『Sport JUST』2002年9月号より  −続き−

<水上博司>(三重大学)(P.P.18-19)
●スポーツ少年団の指導者はもっと広い視野が必要
 
私は,実際にスポーツ少年団を指導しているという立場ではなく,少年団の研修会や講習会などに
  おいて,啓発をしていくという立場です。ただ,そうはいっても,我々の側,第三者から見る,スポーツ
  少年団の現状と,実際に熱心に活動している方々の肉声とのギャップを感覚として忘れないようにし
  ながら,活動をしていこうと考えております。
  総合型クラブ構想が出始めた当初「スポーツ少年団が消滅する」と言っていた指導者が多くいました
  し,残念ながら現在もまだいます。そのような背景には指導者の固定化した考え方があります。現在
  の子どものスポーツ環境がどうなっているのか,自ら勉強して,あるべき子どもの指導の姿を自分な
  りに整理をしている指導者が少ないと思います。
  総合型クラブの構想とは,少年団創設の原点の構想(昭和37年)と,ある意味よく似ています。
  つまり,主たるスポーツ活動,レクリェーション活動,体力測定,社会活動・文化活動などの活動内容
  を,それぞれがもう一度見つめ直し確認することが必要です。
  いまだに,眼を覆いたくなる指導者(運動部型モデル。早期にレギュラーを固定,年に数度の大会で
  勝利を目指す勝利至上主義)が中心となっている少年団は間違いなく消滅すると思います。

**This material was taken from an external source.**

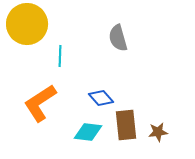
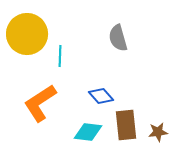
yellow circle: moved 10 px down
blue diamond: moved 2 px up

  一方で非常によく勉強している指導者もおり,そういう方々からは,消滅するなんて話は出てきません
  し,彼らがこれからリードしていくべきだと思います。
  また,みんなで意志決定をするということが大切でしょう。
  一人や二人ではなく,いろいろな垣根を越えた団体と,ときにはスポーツ以外の団体とも,みんなで意
  志決定をしていかなければいけない。総合型クラブに入っている子どもたちを,そこに配置されている
  指導者がみんなで育てること,これは民主的にスポーツを推進していくんだということを確認する意味
  でも,有効であると思います。

●スポーツ少年団のシステムの問題点
 
スポーツ少年団は中学校や高校の運動部と違って,純粋なメンバーシップ制だという特徴があります。
  やりたい人が登録さえすればできる。これは極めて自由度が高い,すばらしいシステムだと思います。
  総合型クラブというのも,まさしくこれだと思うわけです。学校や企業といった母体があるわけではなく
  て,純粋なメンバーシップ制でやっている。
  ただし,スポーツ少年団には,複合種目型だけではなく,単一種目型の登録もあり,一部では,勝利至
  上主義的な活動に終始している団もあります。つまり,サッカーはサッカーだけ,バレーボールならバ
  レーボールだけといった具合に,学校の運動部活動のような,選手養成機関的な活動もあるということ
  です。
  そういった体制の中にいる指導者は,総合型クラブの多種目とか多志向については,その理念は否定
  はしないでしょう。しかし,では総合型に踏み出すのかといわれれば,そうなればいいですねという願望
  あるいは希望の範囲の回答にしかならないのではと思われます。